■ **Brief**
What is needed is a single figure: how many lines of the records below contain the word "pixels".

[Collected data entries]
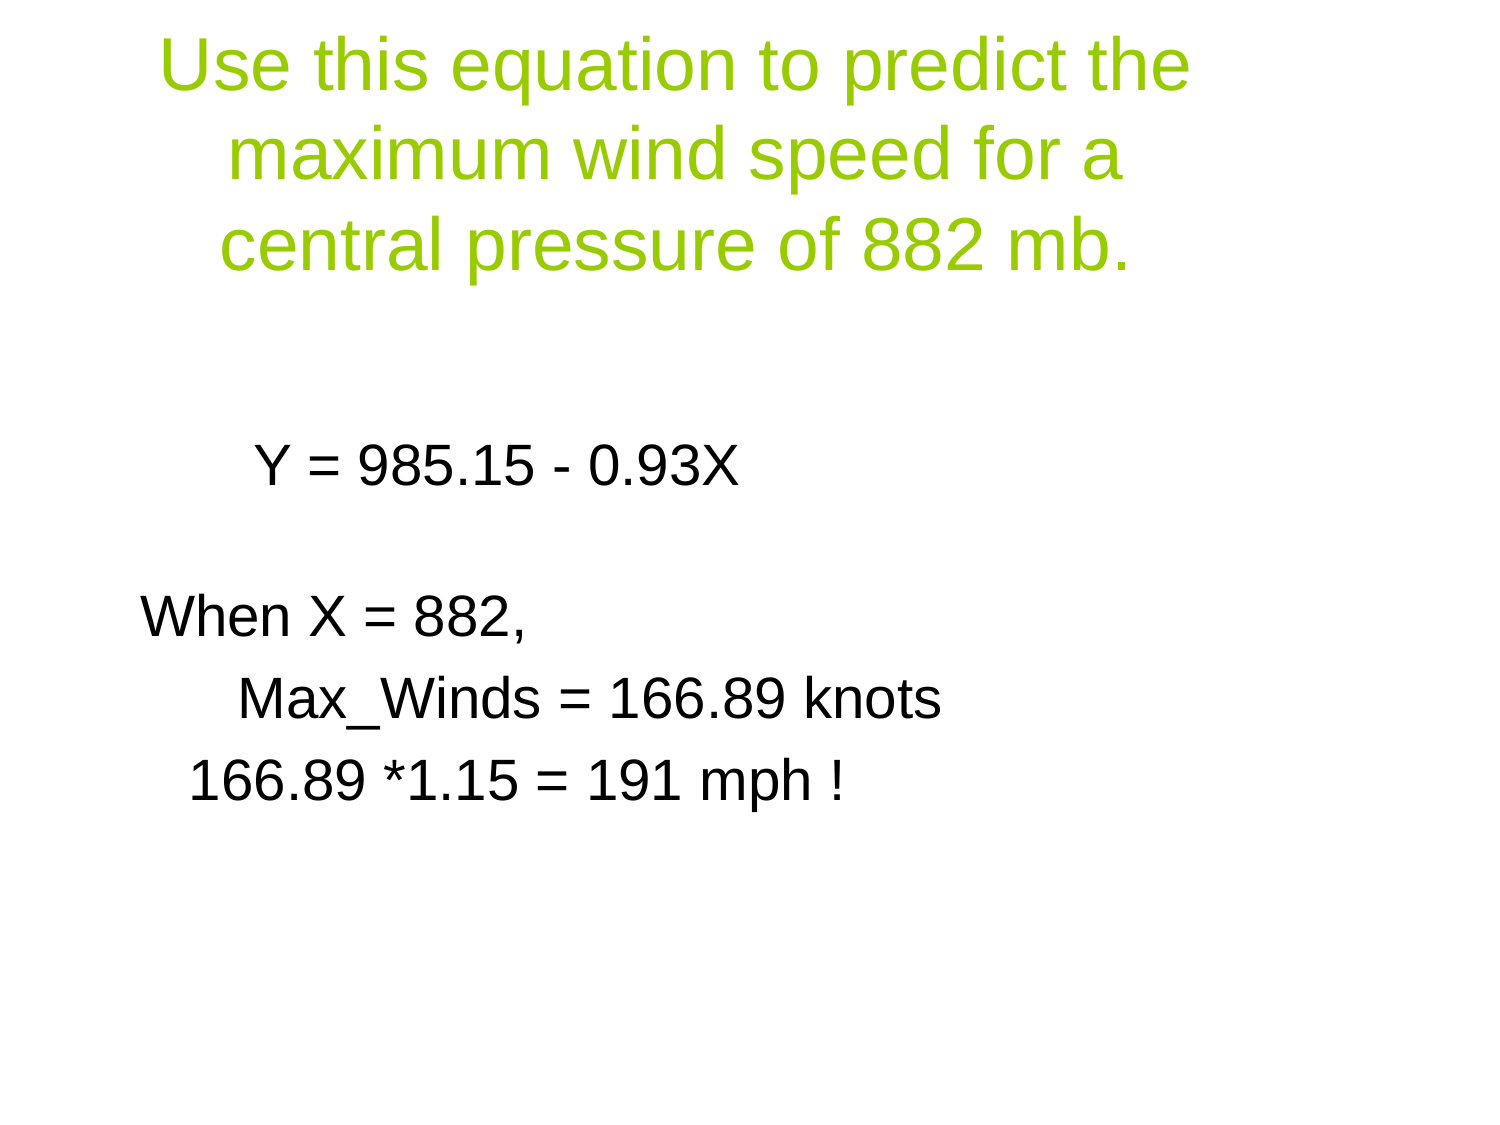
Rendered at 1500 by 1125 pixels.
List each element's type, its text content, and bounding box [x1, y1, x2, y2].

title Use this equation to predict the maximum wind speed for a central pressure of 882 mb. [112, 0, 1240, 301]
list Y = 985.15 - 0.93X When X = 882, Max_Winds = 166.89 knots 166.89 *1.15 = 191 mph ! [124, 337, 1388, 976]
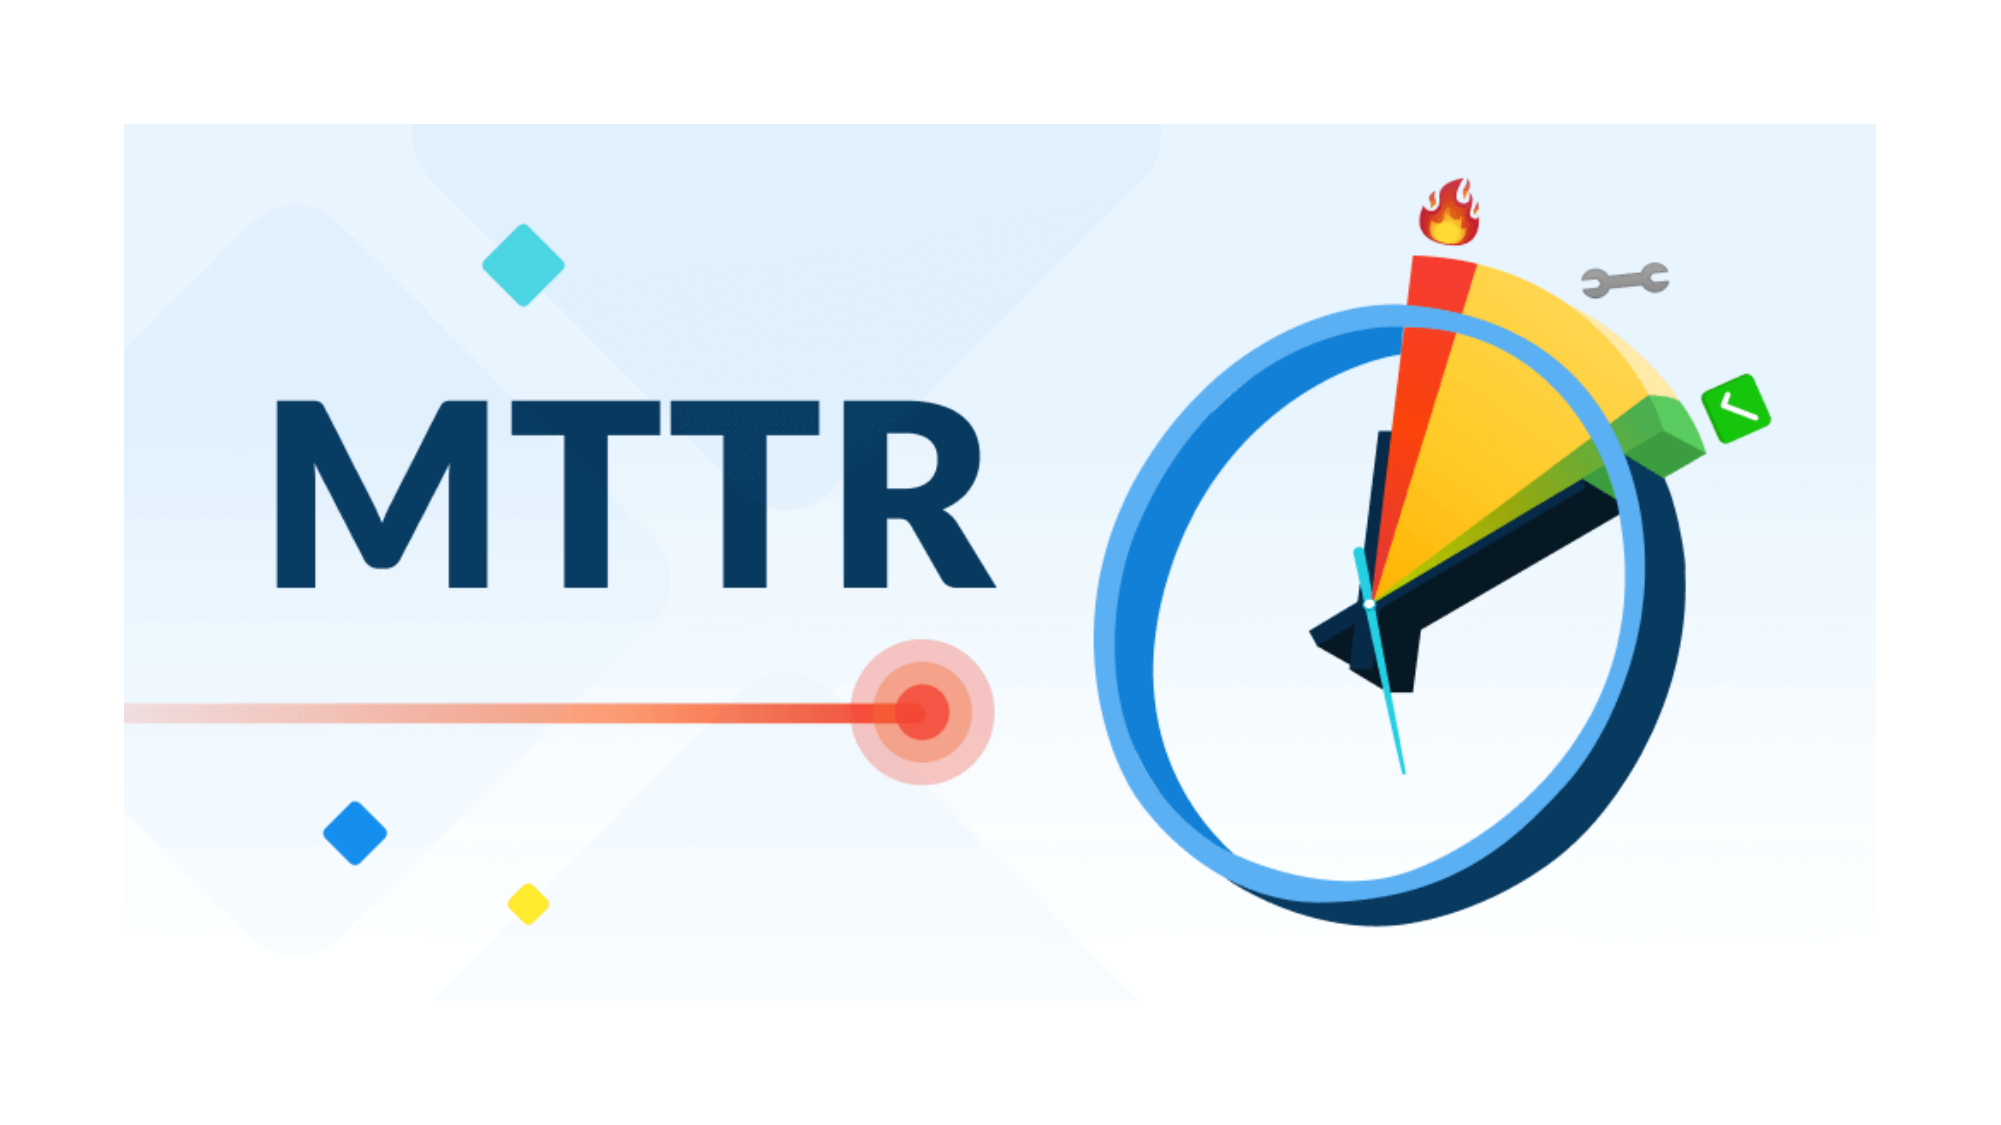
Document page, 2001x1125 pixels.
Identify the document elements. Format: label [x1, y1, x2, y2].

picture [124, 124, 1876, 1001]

■ **Final answer**
2